E poi non credere che io non viva la sofferenza umana. Lavoro in ospedale, ho visto soffrire e morire bambini, giovani e anziani. Ho visto a cosa portano certe malattie, le ho vissute e le vivo come se fossi io l'interessata. Ma siamo esseri così intelligenti, perchè non cerchiamo qualche altra alternativa?

Comunque, ripeto, io cerco di non cristallizzarmi sulle mie opinioni, come dici tu. Perchè magari fra un po' ci sarò io su quel lettino a maledire una legge che non ha consentito le sperimentazioni sugli embrioni. Tuttavia, nonostante questa possibilità, non posso impedirmi di avere un'opinione contraria. E' un'opinione, senza pretese, ma è la mia. Ti sono vicina  per tua esperienza così simile alla mia. Io quando ho perso il mio secondo "bambino" (e non embrione), nemmeno sapevo di essere incinta. Un doppio trauma. Un saluto con amicizia.
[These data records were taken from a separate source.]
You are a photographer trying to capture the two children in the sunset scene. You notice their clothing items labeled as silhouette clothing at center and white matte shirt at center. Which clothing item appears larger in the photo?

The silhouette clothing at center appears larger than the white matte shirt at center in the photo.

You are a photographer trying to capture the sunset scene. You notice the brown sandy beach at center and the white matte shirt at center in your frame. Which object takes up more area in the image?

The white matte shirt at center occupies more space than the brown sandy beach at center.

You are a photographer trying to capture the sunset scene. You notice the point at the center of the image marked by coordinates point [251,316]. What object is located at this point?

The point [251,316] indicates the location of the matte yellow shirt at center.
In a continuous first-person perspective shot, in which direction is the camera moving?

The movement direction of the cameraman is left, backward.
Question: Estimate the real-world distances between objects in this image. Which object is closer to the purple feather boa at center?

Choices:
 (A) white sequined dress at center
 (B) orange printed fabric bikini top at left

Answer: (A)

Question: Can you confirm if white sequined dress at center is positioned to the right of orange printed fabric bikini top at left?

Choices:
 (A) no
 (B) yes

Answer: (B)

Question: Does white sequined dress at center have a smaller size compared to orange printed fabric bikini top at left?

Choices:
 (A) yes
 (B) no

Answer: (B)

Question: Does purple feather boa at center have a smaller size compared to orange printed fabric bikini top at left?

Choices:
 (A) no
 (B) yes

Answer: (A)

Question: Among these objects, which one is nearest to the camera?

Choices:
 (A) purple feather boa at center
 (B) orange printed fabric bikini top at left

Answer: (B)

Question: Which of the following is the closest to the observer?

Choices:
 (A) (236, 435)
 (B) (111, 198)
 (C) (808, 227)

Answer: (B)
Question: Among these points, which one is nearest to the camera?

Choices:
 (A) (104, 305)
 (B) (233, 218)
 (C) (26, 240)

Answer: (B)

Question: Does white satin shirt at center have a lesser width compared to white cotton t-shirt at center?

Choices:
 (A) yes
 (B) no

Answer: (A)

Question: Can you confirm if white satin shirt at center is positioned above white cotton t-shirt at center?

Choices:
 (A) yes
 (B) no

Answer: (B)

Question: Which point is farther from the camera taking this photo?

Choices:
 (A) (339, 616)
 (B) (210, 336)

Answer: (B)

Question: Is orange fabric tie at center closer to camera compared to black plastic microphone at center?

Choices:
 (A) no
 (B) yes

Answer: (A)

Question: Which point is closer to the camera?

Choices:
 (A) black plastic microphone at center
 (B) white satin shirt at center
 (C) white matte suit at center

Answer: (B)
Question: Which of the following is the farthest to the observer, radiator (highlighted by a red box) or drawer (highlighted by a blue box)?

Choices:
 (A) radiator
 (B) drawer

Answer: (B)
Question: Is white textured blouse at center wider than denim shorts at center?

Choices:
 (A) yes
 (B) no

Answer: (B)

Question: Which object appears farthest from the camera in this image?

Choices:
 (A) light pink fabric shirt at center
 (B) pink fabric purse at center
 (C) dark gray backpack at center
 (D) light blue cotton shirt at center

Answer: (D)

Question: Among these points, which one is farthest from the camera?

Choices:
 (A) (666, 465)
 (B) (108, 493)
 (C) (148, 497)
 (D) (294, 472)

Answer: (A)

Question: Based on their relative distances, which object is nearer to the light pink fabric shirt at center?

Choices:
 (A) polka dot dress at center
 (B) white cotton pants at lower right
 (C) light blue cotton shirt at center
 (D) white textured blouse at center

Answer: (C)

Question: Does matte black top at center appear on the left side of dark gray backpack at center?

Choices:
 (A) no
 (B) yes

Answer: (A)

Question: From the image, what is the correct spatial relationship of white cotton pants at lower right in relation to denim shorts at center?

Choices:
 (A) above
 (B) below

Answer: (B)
PER MAURO: Grazie anche a te per il tuo intervento, ma rileggi bene il mio post: non ho mai considerato i bambini in provetta o creati in laboratorio dei mostri. Ho esperienze vicine a me e quello che vedo sono bambini a tutti gli effetti, e ammiro chi li ha cercati con tanta costanza e amore. Io li considero bambini dal primo momento, è per questo che non accetto facilmente l'eventualità di farne oggetto di sperimentazione. Perdonami, sarò all'antica, ma è così. E sono arrivata a queste conclusioni, come avrai letto, sulla base di traumi personali che non mi hanno comunque impedito d'interrogare la mia coscienza. Sono felice per chi è riuscito ad avere figli grazie alla scienza, e io stessa ho tentato fino a che me la sono sentita, ma credo che sia giusto imporre dei limiti, alla scienza stessa. E la nostra libertà, si dice, termina dove comincia la libertà degli altri. L'embrione non può tutelare la propria libertà da solo, è inumano decidere per lui a sue spese. Ma, lo dico anche a te, è una mia piccola opinione, espressa in punta di piedi. Un caro saluto. Ti ho risposto anche dall'altra parte. Ciao.